Fenton highlighted that even a Tesla electric car needs “thermal plastics, adhesives, synthetic rubber, driving on asphalt. Without hydrocarbons, Tesla blinks into nonexistence in a poof of irony. Without natural gas giving ethane to go into a cracker, to make that stuff, there is no Tesla.”

Removing all hydrocarbons from the modern economy would be like returning “to the land of 1850 but you arrive there with 7.5 billion human beings this time, on the way to having nine billion. The suffering you would inflict on the human species would be palpable.”

If all other uses of oil and gas were cut by an annual rate of 5% but petrochemical demand still grew at a 5% annual rate, “it’d be back to the same size market in 48 years…if you acknowledge that you still want to use this stuff in materials you’re right back there in 48 years, and yes, when you make hydrocarbons go into materials, there are emissions.”

If confronted with their “ignorance” on the uses of hydrocarbons, Fenton said he thinks young people sensitive to anti-fossil fuel rhetoric “are going to pivot and be like, ‘Oh no, did I say all hydrocarbons? Yeah, no I meant like coal and burn, no I like gas, gas is great. Ethane? What’s ethane? No, I still want the Super Bowl.’ You’re going to get this pivot.”

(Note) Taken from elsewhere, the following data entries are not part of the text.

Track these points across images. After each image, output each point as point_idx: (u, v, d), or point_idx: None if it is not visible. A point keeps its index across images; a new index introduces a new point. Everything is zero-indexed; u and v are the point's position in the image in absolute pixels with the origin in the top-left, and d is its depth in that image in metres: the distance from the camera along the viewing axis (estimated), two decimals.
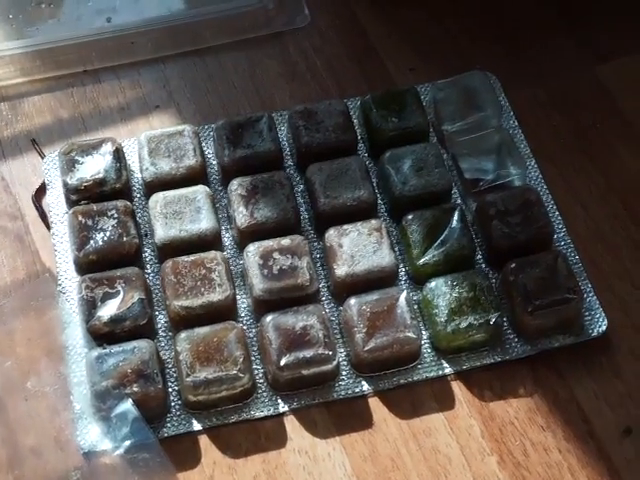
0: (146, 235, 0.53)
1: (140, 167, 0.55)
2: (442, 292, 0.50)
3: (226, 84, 0.60)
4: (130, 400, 0.46)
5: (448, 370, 0.50)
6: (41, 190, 0.56)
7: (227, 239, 0.54)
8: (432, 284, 0.50)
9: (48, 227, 0.54)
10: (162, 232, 0.52)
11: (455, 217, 0.52)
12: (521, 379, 0.49)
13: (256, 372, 0.49)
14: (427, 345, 0.50)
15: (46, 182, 0.55)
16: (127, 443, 0.45)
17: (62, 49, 0.60)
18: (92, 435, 0.47)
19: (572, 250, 0.53)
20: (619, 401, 0.49)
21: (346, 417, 0.48)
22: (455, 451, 0.47)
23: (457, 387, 0.49)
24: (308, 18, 0.63)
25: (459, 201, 0.55)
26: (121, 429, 0.46)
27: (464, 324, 0.49)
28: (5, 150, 0.57)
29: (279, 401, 0.49)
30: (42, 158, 0.56)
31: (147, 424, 0.46)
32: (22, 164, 0.57)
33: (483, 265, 0.53)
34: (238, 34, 0.62)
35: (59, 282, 0.52)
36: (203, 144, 0.56)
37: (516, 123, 0.58)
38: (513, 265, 0.50)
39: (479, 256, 0.53)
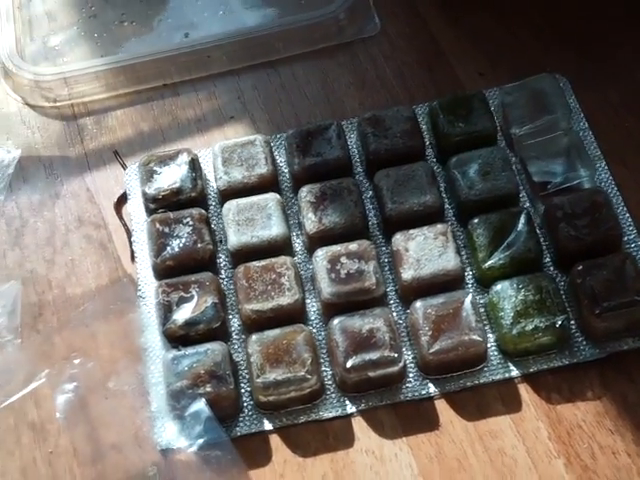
0: (220, 241, 0.55)
1: (214, 176, 0.57)
2: (508, 295, 0.50)
3: (298, 94, 0.62)
4: (203, 400, 0.48)
5: (515, 373, 0.50)
6: (122, 200, 0.58)
7: (298, 244, 0.55)
8: (498, 287, 0.50)
9: (129, 235, 0.56)
10: (235, 238, 0.54)
11: (521, 220, 0.52)
12: (589, 382, 0.49)
13: (325, 374, 0.50)
14: (494, 348, 0.51)
15: (127, 192, 0.58)
16: (200, 441, 0.47)
17: (143, 65, 0.63)
18: (168, 433, 0.49)
19: None
20: None
21: (412, 418, 0.49)
22: (521, 453, 0.48)
23: (524, 390, 0.50)
24: (378, 27, 0.64)
25: (527, 204, 0.55)
26: (195, 427, 0.48)
27: (530, 327, 0.49)
28: (90, 162, 0.60)
29: (347, 402, 0.50)
30: (124, 169, 0.59)
31: (219, 423, 0.48)
32: (105, 175, 0.60)
33: (551, 268, 0.53)
34: (310, 45, 0.64)
35: (139, 287, 0.54)
36: (275, 153, 0.58)
37: (586, 125, 0.57)
38: (580, 267, 0.50)
39: (547, 259, 0.53)
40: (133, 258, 0.55)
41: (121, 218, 0.57)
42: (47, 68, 0.63)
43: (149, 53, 0.63)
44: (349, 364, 0.49)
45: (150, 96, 0.63)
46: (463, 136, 0.56)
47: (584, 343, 0.50)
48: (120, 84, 0.63)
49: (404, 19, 0.65)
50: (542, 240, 0.53)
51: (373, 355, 0.49)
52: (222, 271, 0.55)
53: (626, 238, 0.53)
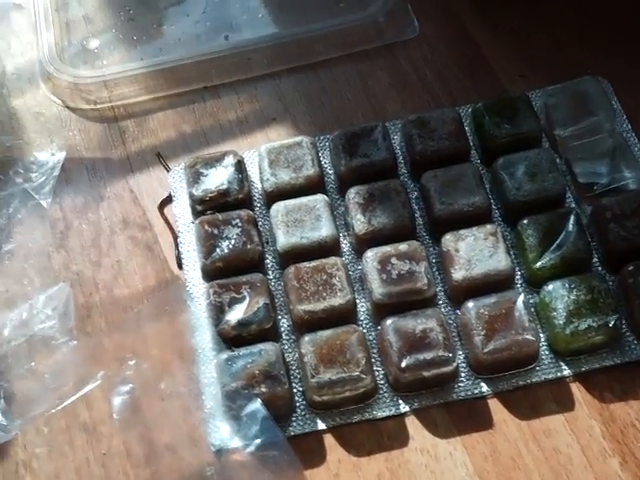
0: (267, 242, 0.56)
1: (260, 178, 0.57)
2: (560, 295, 0.50)
3: (339, 96, 0.62)
4: (259, 400, 0.48)
5: (567, 372, 0.50)
6: (166, 202, 0.58)
7: (345, 245, 0.55)
8: (550, 287, 0.51)
9: (175, 237, 0.56)
10: (284, 239, 0.54)
11: (571, 221, 0.52)
12: None
13: (377, 374, 0.51)
14: (545, 347, 0.51)
15: (172, 194, 0.58)
16: (257, 441, 0.48)
17: (183, 67, 0.63)
18: (223, 433, 0.49)
19: None
20: None
21: (466, 418, 0.50)
22: (576, 452, 0.48)
23: (576, 389, 0.50)
24: (417, 29, 0.64)
25: (573, 205, 0.55)
26: (251, 428, 0.48)
27: (583, 326, 0.49)
28: (133, 164, 0.60)
29: (400, 402, 0.50)
30: (167, 171, 0.59)
31: (275, 423, 0.48)
32: (149, 177, 0.60)
33: (599, 268, 0.53)
34: (349, 47, 0.64)
35: (187, 288, 0.54)
36: (320, 154, 0.58)
37: (629, 127, 0.58)
38: (631, 267, 0.50)
39: (594, 260, 0.53)
40: (180, 262, 0.55)
41: (166, 220, 0.57)
42: (86, 71, 0.64)
43: (189, 56, 0.63)
44: (404, 364, 0.49)
45: (191, 98, 0.63)
46: (508, 138, 0.56)
47: (635, 342, 0.50)
48: (160, 87, 0.63)
49: (443, 22, 0.65)
50: (590, 240, 0.53)
51: (427, 355, 0.49)
52: (270, 272, 0.55)
53: None
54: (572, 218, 0.53)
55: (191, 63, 0.63)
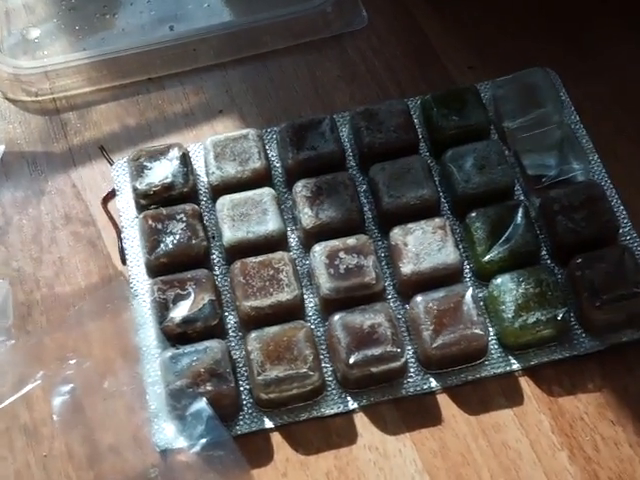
0: (213, 237, 0.55)
1: (206, 171, 0.56)
2: (508, 288, 0.50)
3: (287, 87, 0.61)
4: (204, 399, 0.47)
5: (516, 366, 0.50)
6: (109, 196, 0.57)
7: (292, 240, 0.54)
8: (498, 280, 0.50)
9: (118, 232, 0.55)
10: (230, 234, 0.53)
11: (519, 214, 0.52)
12: (590, 374, 0.49)
13: (325, 370, 0.50)
14: (494, 341, 0.50)
15: (115, 188, 0.57)
16: (203, 441, 0.47)
17: (127, 58, 0.61)
18: (167, 433, 0.48)
19: (638, 244, 0.53)
20: None
21: (415, 413, 0.49)
22: (525, 446, 0.48)
23: (525, 383, 0.50)
24: (366, 20, 0.63)
25: (522, 198, 0.55)
26: (196, 427, 0.47)
27: (531, 320, 0.49)
28: (75, 158, 0.59)
29: (348, 398, 0.49)
30: (111, 165, 0.58)
31: (221, 422, 0.47)
32: (92, 171, 0.58)
33: (548, 261, 0.53)
34: (297, 38, 0.63)
35: (130, 285, 0.53)
36: (267, 147, 0.57)
37: (577, 118, 0.58)
38: (579, 260, 0.50)
39: (543, 252, 0.53)
40: (124, 258, 0.54)
41: (110, 215, 0.56)
42: (27, 62, 0.62)
43: (133, 46, 0.62)
44: (352, 360, 0.48)
45: (135, 90, 0.61)
46: (457, 130, 0.56)
47: (583, 335, 0.50)
48: (103, 78, 0.62)
49: (392, 13, 0.64)
50: (538, 233, 0.53)
51: (376, 351, 0.48)
52: (216, 268, 0.54)
53: (621, 230, 0.53)
54: (521, 211, 0.52)
55: (135, 54, 0.62)
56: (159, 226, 0.53)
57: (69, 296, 0.53)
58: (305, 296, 0.52)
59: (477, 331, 0.49)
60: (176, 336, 0.50)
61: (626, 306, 0.49)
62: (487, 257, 0.51)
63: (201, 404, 0.47)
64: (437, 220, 0.52)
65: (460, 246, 0.53)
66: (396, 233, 0.52)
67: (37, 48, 0.63)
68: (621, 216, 0.54)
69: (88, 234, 0.56)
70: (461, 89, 0.57)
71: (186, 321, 0.50)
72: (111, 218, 0.56)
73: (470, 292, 0.50)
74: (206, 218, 0.55)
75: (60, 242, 0.55)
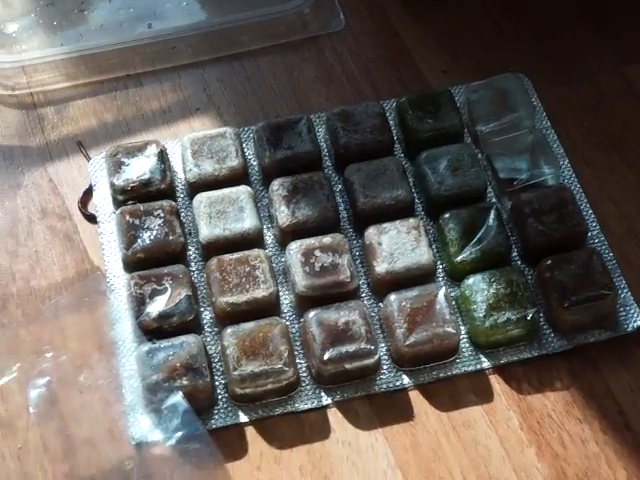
0: (190, 234, 0.55)
1: (183, 168, 0.56)
2: (480, 288, 0.51)
3: (264, 87, 0.62)
4: (180, 393, 0.48)
5: (486, 364, 0.51)
6: (87, 193, 0.57)
7: (268, 237, 0.55)
8: (470, 280, 0.51)
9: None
10: (207, 231, 0.53)
11: (491, 216, 0.53)
12: (558, 373, 0.51)
13: (299, 366, 0.51)
14: (465, 340, 0.51)
15: (92, 183, 0.57)
16: (178, 434, 0.47)
17: (105, 54, 0.62)
18: (143, 426, 0.48)
19: (606, 247, 0.54)
20: None
21: (388, 409, 0.50)
22: (494, 443, 0.49)
23: (495, 381, 0.51)
24: (343, 22, 0.64)
25: (494, 200, 0.56)
26: (172, 421, 0.47)
27: (502, 319, 0.50)
28: (52, 152, 0.59)
29: (322, 394, 0.50)
30: (88, 160, 0.58)
31: (196, 416, 0.48)
32: (69, 166, 0.58)
33: (519, 262, 0.54)
34: (275, 38, 0.63)
35: (107, 279, 0.53)
36: (244, 145, 0.58)
37: (549, 124, 0.59)
38: (549, 262, 0.52)
39: (514, 254, 0.54)
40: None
41: (85, 212, 0.56)
42: (4, 55, 0.62)
43: (111, 43, 0.62)
44: (326, 356, 0.49)
45: (113, 86, 0.62)
46: (431, 132, 0.57)
47: (552, 335, 0.51)
48: (81, 74, 0.62)
49: (368, 15, 0.65)
50: (509, 235, 0.54)
51: (350, 347, 0.49)
52: (192, 264, 0.54)
53: (590, 234, 0.54)
54: (493, 213, 0.53)
55: (113, 50, 0.62)
56: (136, 222, 0.53)
57: (45, 290, 0.54)
58: (280, 293, 0.53)
59: (449, 329, 0.50)
60: (152, 331, 0.50)
61: (593, 307, 0.50)
62: (459, 257, 0.52)
63: (177, 398, 0.47)
64: (411, 220, 0.53)
65: (433, 246, 0.54)
66: (371, 232, 0.53)
67: (14, 42, 0.63)
68: (590, 219, 0.55)
69: (64, 228, 0.56)
70: (436, 93, 0.58)
71: (162, 316, 0.50)
72: (87, 216, 0.56)
73: (443, 291, 0.51)
74: (183, 215, 0.56)
75: (36, 236, 0.56)
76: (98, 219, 0.56)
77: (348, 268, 0.52)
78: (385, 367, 0.51)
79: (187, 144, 0.56)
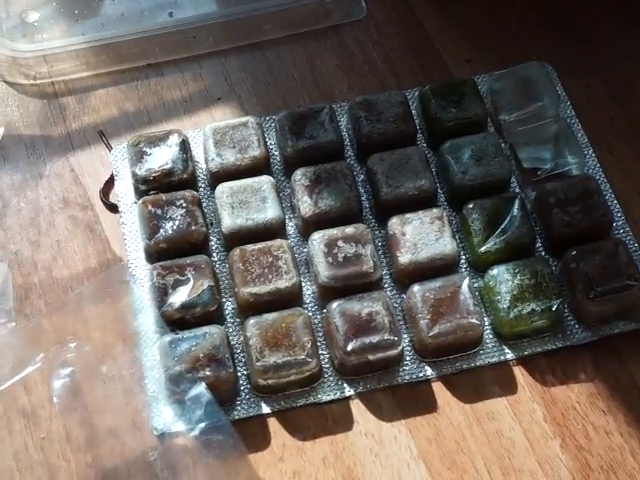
0: (212, 224, 0.55)
1: (205, 158, 0.56)
2: (504, 279, 0.51)
3: (285, 76, 0.62)
4: (203, 384, 0.48)
5: (510, 356, 0.51)
6: (109, 183, 0.57)
7: (291, 228, 0.55)
8: (494, 271, 0.51)
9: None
10: (229, 221, 0.53)
11: (516, 206, 0.53)
12: (582, 364, 0.50)
13: (322, 357, 0.50)
14: (489, 331, 0.51)
15: (114, 173, 0.57)
16: (201, 425, 0.47)
17: (126, 43, 0.62)
18: (166, 417, 0.48)
19: (631, 238, 0.53)
20: None
21: (410, 401, 0.50)
22: (518, 434, 0.48)
23: (519, 372, 0.50)
24: (365, 11, 0.64)
25: (517, 190, 0.56)
26: (195, 412, 0.47)
27: (526, 310, 0.50)
28: (74, 142, 0.59)
29: (345, 385, 0.50)
30: (109, 150, 0.58)
31: (219, 407, 0.48)
32: (90, 156, 0.58)
33: (543, 253, 0.53)
34: (296, 27, 0.63)
35: (129, 270, 0.53)
36: (266, 135, 0.57)
37: (573, 113, 0.58)
38: (574, 253, 0.51)
39: (538, 244, 0.54)
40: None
41: (106, 202, 0.56)
42: (25, 45, 0.62)
43: (132, 32, 0.62)
44: (349, 347, 0.49)
45: (134, 76, 0.62)
46: (455, 121, 0.56)
47: (577, 326, 0.51)
48: (102, 63, 0.62)
49: (390, 4, 0.65)
50: (534, 225, 0.54)
51: (373, 338, 0.49)
52: (214, 254, 0.54)
53: (615, 224, 0.54)
54: (517, 203, 0.53)
55: (134, 39, 0.62)
56: (159, 212, 0.53)
57: (67, 280, 0.54)
58: (303, 284, 0.53)
59: (473, 320, 0.49)
60: (175, 321, 0.50)
61: (619, 298, 0.50)
62: (483, 248, 0.52)
63: (200, 389, 0.47)
64: (435, 210, 0.53)
65: (457, 237, 0.53)
66: (394, 223, 0.53)
67: (36, 31, 0.63)
68: (615, 210, 0.54)
69: (86, 218, 0.56)
70: (459, 81, 0.58)
71: (185, 306, 0.50)
72: (107, 205, 0.56)
73: (467, 282, 0.50)
74: (205, 205, 0.55)
75: (58, 226, 0.56)
76: (120, 209, 0.56)
77: (371, 258, 0.51)
78: (408, 358, 0.51)
79: (209, 133, 0.56)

Even with “very draconian” cuts to oil and gas use, the world would still fall short of emissions limits targets based on global growth scenarios, he said, meaning governments and companies will need to develop methods for pulling carbon from the atmosphere.

Fenton speculated on a future in which the oil and gas industry’s competition comes from companies that “start to extract hydrocarbons from the atmosphere, not just from the ground.”

“My bet is job security” for oil and gas “is great, your industry is fine,” Fenton said. “Our species is slightly crazy right now. We’ll get past it. It is way too partisan. It is way too argumentative. It has a policy vision masquerading as science, and at some point science is going to stand up and say, ‘Wait a minute, actually that’s not right.’ And you’re going to get whatever solution the market will demand.”

He said there are misconceptions about what hydrocarbons are and where they come from that are underlying the anti-fossil fuel sentiment that has taken hold.

“I think most human beings actually believe there were these large terrestrial animals that lived a couple hundred million years ago and they fell over and then a lot of stuff got on top of them and then you dig them up and there’s a fixed supply, and that’s it,” Fenton said.

“That’s the concept they have. Most people don’t ask the question where’d the dinosaur get the carbon? Most people are not aware that geologists don’t think it was actually dinosaurs, they think it was the ferns and marine algae, because we’re talking back so many hundreds of millions of years you don’t even have dinosaurs yet.

“And then, if the plants got it from the atmosphere, where’d the atmosphere get the carbon? Interstellar space — that’s your natural logical conclusion, right? — and stars that went supernova billions of years ago,” he continued.

“So this carbon I’m spitting out right now was literally in a star 10 billion years ago, somewhere. That is not at all what I saw when I observed Columbia University students take over [university president] Lee Bollinger’s office, demanding divestment [from fossil fuels], ordering in Chinese takeout from Amsterdam Avenue delivered in styrofoam plastic, as they put in their earbuds and typed out really angry screeds on Apple Mac computers.”